Kibana: Add "missing" and "other" values to terms agg

Created on 18 Nov 2014  ·  79Comments  ·  Source: elastic/kibana

In kibana 3, in the pie chart definition, there are two check boxes for "missing" and "other" values.

It seems this option is gone in kibana 4.
If I do a terms aggregation on a field with 20 values and only select the top 7, the percent in the pie chart will no take the last 13 terms into consideration. In this case, I would like to be able to include a slice in the pie chart with the "other" values.

Do I miss something? Is the inclusion of "other" of "missing" values planed in kibana 4?
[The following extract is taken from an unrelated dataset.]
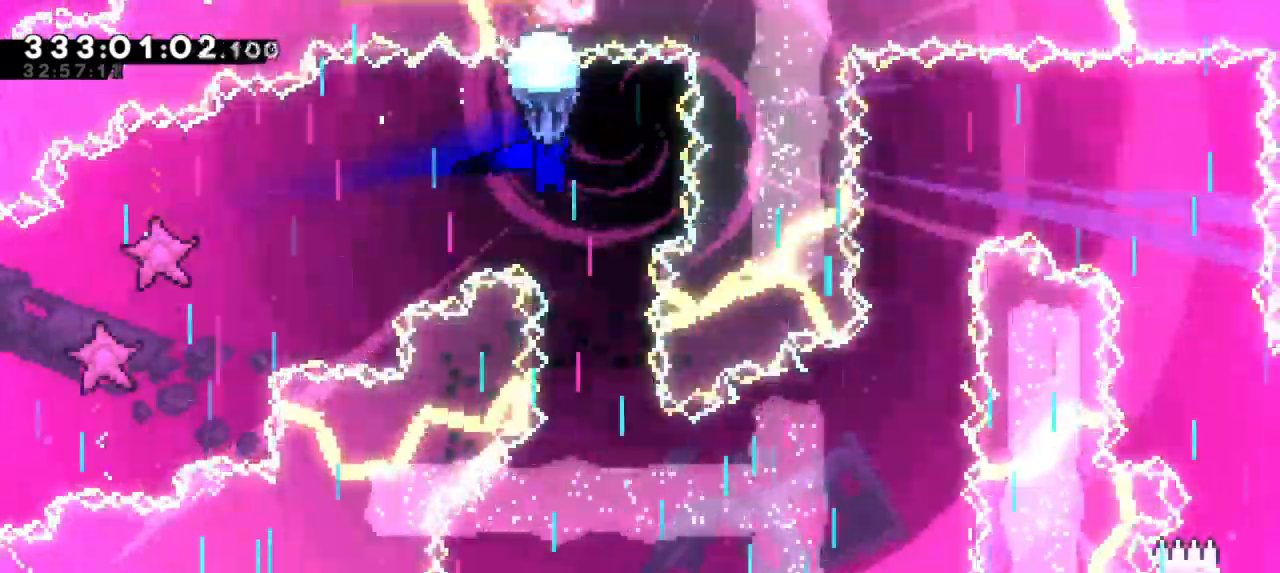
{"keys": ["down", "grab"], "events": [[33, "right", "down"], [233, "right", "up"], [366, "down", "down"]]}
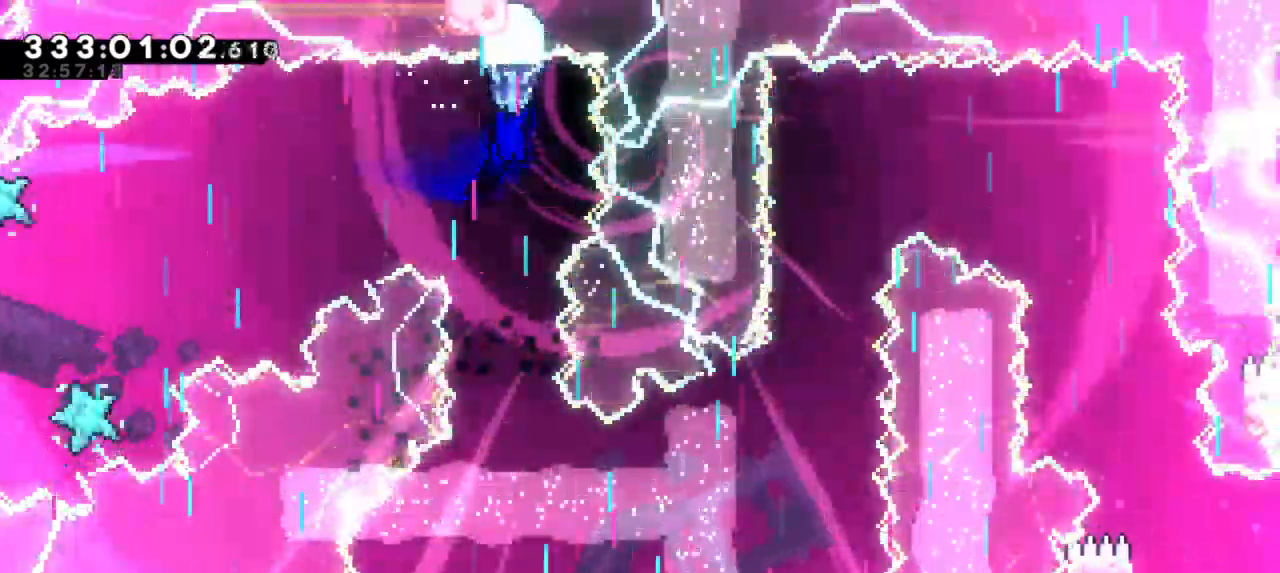
{"keys": ["grab"], "events": [[183, "down", "up"], [283, "right", "down"], [400, "right", "up"]]}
Visualizations elasticsearch high hanging fruit enhancement

Most helpful comment

I am wondering, if we really have to wait for ES in order to progress with this issue. There seem to be three aspects:

  • Too broad: From the perspective of my customers - and I guess from about 80% of the +1 in this thread as well - the required feature is simple. They would like to draw a pie chart with a count metric for the top-n of hosts/web server response codes/files downloaded/jobs/... By visually showing the "others", they would like to make sure that the top-n are really a relevant part of the result set. They do not care about sub-aggregations for "others". If you are interested in the top-n, the sub-aggregation for "others" is not required and we do not have to wait for ES.
  • Efficiency: Even if ES supports sub-aggregations for "others", there should be an option to switch it off. That's because the feature seems to be "expensive" in terms of database requests (two requests according to elastic/elasticsearch#12411). For the 80% described above, it is more efficient to work with _all_ the information ES returns from the first query.
  • Timing: Kibana 3 provides this feature and now we are waiting since Nov 2014 (!) for Kibana 4 to provide the same feature. From my point of view, it's time for a quick intermediate solution. That's why I implemented it. :wink:

For those 80% requiring "others" to show up in pie charts (as in Kibana 3), just get #7464. Only the other 20% have to wait for some future release of ES in order to get sub-aggregations for "others".

All 79 comments

Unfortunately this functionality was removed from Elasticsearch, Kibana has no way of calculating these values. You can follow the elasticsearch team's progress here: https://github.com/elasticsearch/elasticsearch/issues/5324

Thanks for the quick answer.

That's a major pain. Pie chart are rarely useful without being able to work on the complete data set (and drawing the complete data set is most of the time not doable nor interesting).
We just want to see / show the proportion of the total taken by each of the top 10 terms.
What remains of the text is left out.